Update the entries below by changing each "comma-separated" to "comma-delimited" and leaving every other part of the text the same.

### WORKING DATA
- - -

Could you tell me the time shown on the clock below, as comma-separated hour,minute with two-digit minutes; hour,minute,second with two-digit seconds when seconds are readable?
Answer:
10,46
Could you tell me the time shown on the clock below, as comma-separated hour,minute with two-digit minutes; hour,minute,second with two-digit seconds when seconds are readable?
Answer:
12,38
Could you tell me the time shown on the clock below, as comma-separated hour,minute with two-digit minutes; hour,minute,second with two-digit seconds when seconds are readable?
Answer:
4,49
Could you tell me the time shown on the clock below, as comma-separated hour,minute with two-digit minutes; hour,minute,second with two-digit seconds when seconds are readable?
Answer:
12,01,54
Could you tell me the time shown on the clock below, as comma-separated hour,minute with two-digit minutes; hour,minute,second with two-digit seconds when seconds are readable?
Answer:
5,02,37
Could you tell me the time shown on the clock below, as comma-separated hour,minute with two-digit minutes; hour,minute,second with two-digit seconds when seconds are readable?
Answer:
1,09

- - -

### SOLUTION TO THE PROBLEM
Could you tell me the time shown on the clock below, as comma-delimited hour,minute with two-digit minutes; hour,minute,second with two-digit seconds when seconds are readable?
Answer:
10,46
Could you tell me the time shown on the clock below, as comma-delimited hour,minute with two-digit minutes; hour,minute,second with two-digit seconds when seconds are readable?
Answer:
12,38
Could you tell me the time shown on the clock below, as comma-delimited hour,minute with two-digit minutes; hour,minute,second with two-digit seconds when seconds are readable?
Answer:
4,49
Could you tell me the time shown on the clock below, as comma-delimited hour,minute with two-digit minutes; hour,minute,second with two-digit seconds when seconds are readable?
Answer:
12,01,54
Could you tell me the time shown on the clock below, as comma-delimited hour,minute with two-digit minutes; hour,minute,second with two-digit seconds when seconds are readable?
Answer:
5,02,37
Could you tell me the time shown on the clock below, as comma-delimited hour,minute with two-digit minutes; hour,minute,second with two-digit seconds when seconds are readable?
Answer:
1,09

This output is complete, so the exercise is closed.